Among major projects in the pipeline are a project to develop geo-thermal energy and a new power plant, port development, a new town centre, and improving the island’s road network.
A universal healthcare plan and national insurance scheme, housing, the environment, education, a plan to promote fibre optics and agriculture are among other priority areas listed in the budget.
The Montserrat economy is projected to grow at a pace of 1.34% in 2014. Growth in 2013 was slow when compared to 2012 with preliminary data indicating a growth rate of 0.87 percent.
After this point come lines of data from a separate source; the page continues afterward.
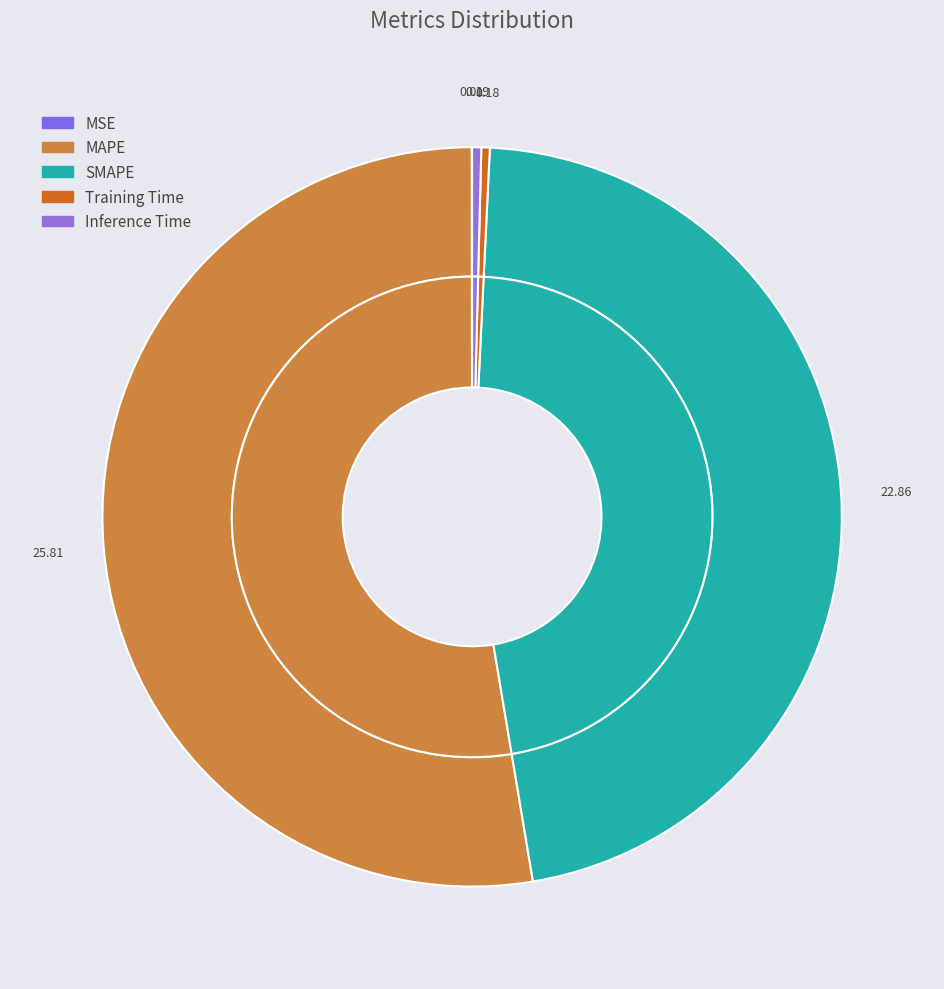

True or false: Inference Time accounts for 14% of the total.

False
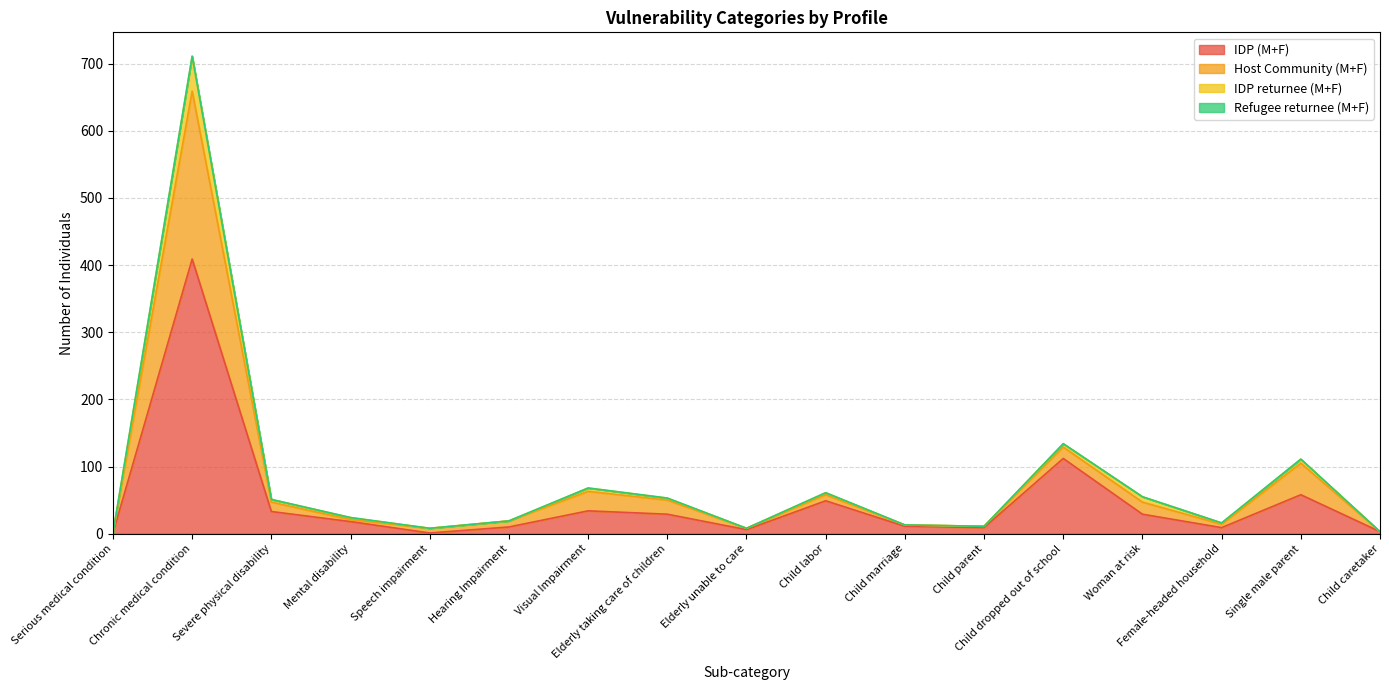

At which category is the sum across all series the highest?

Chronic medical condition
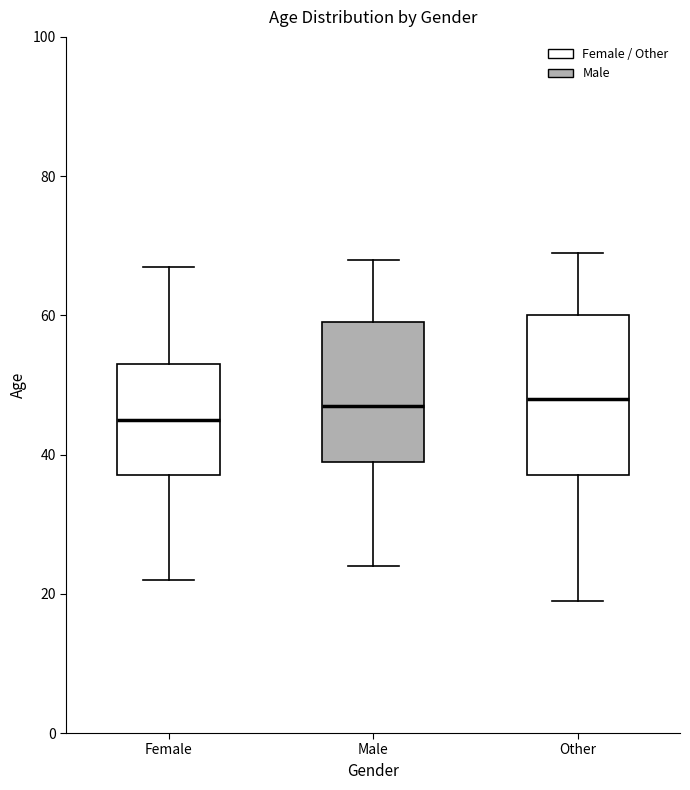

Where does the lower whisker of the box for Other end on the y-axis? The values are not printed on the chart, so give them approximately, as read against the axis.

20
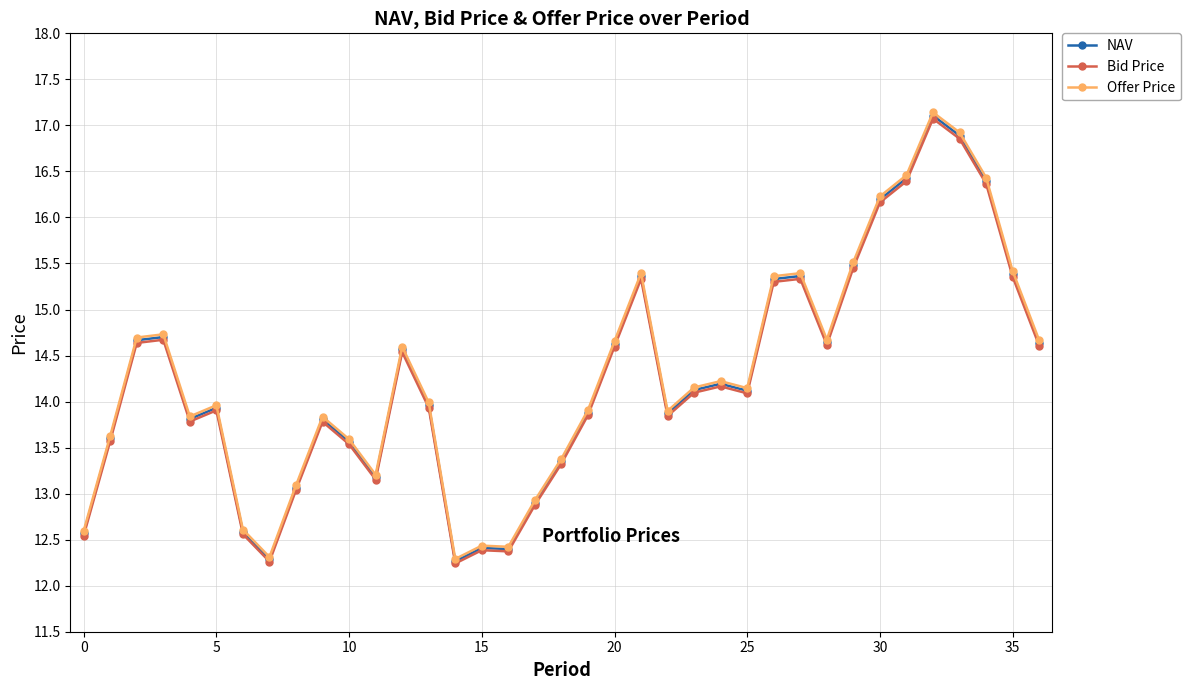

True or false: Bid Price has more than 1 interior local peaks.

True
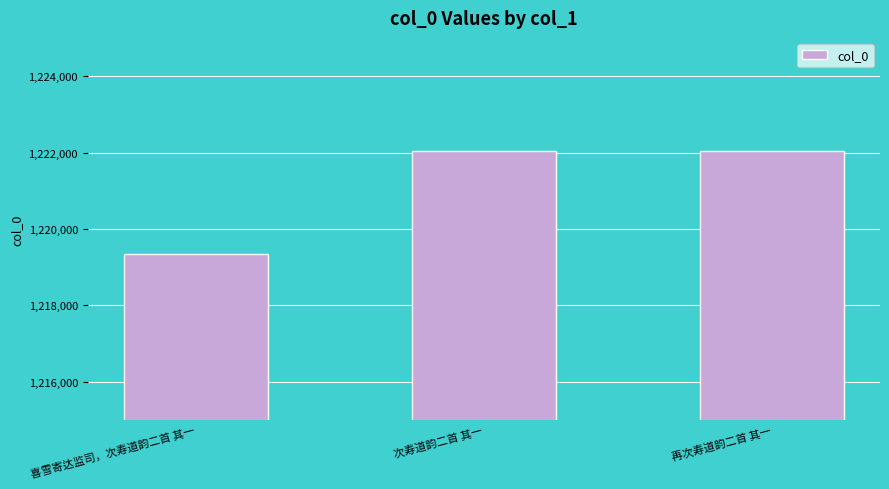

What is the change in value from 喜雪寄达监司，次寿道韵二首 其一 to 次寿道韵二首 其一?

+2685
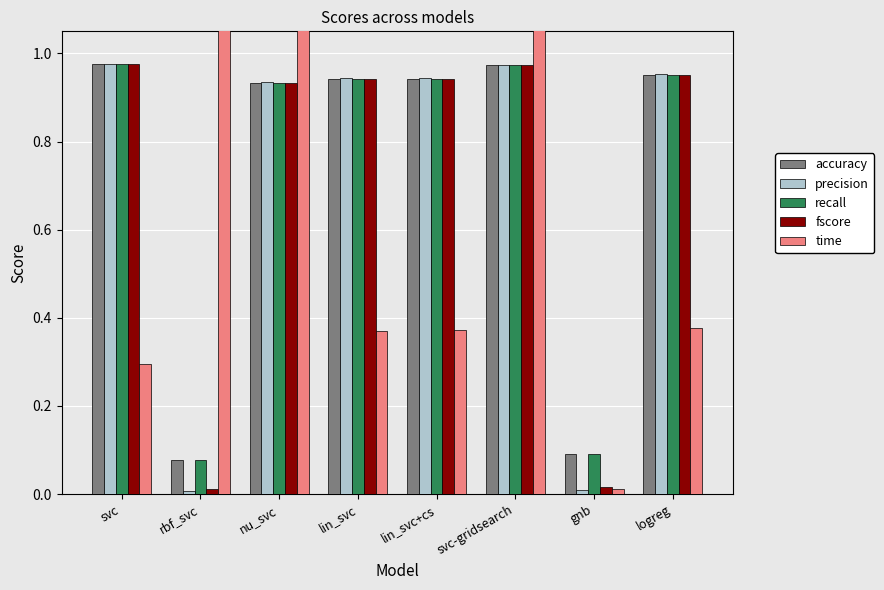

How many distinct data groups are displayed?

5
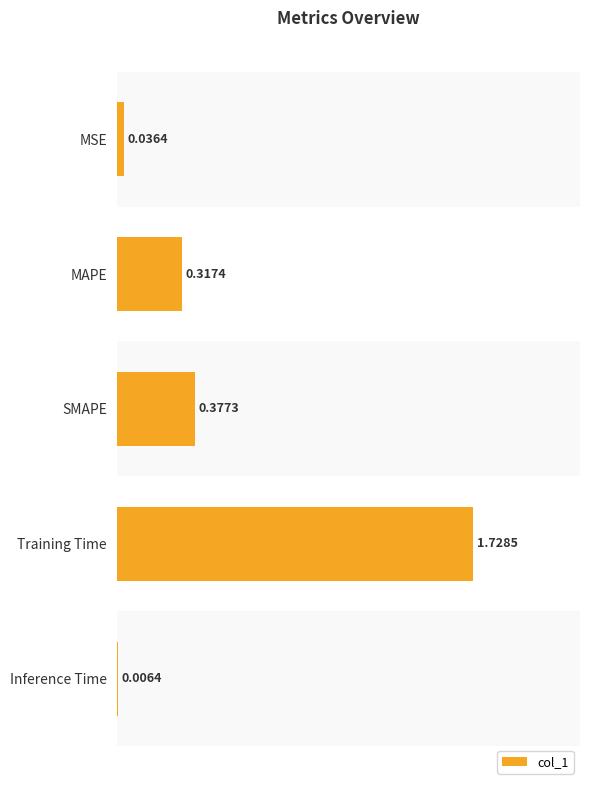

Between MSE and MAPE, which is larger?

MAPE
This, however, still compares favourably to other member states of the East Caribbean Currency Union whose economies grew an average 0.7 percent
According to Meade, “The main drivers of this growth (in Montserrat for 2014-2015) will be the implementation of a number of development projects such as the power generation plant, continuation of the work on the development of our geothermal resources, construction of additional government offices, continuation of the A01 road rehabilitation, hospital construction, upgrading of the Montserrat Secondary School campus, continuation of housing construction and rehabilitation, abattoir construction, and further work on the Little Bay and port development.”
He said these and other projects will continue to build a stable platform that will further encourage long term development of the island.
“These economic indicators reveal that our focus is broad based across both social and economic sectors,” Meade declared.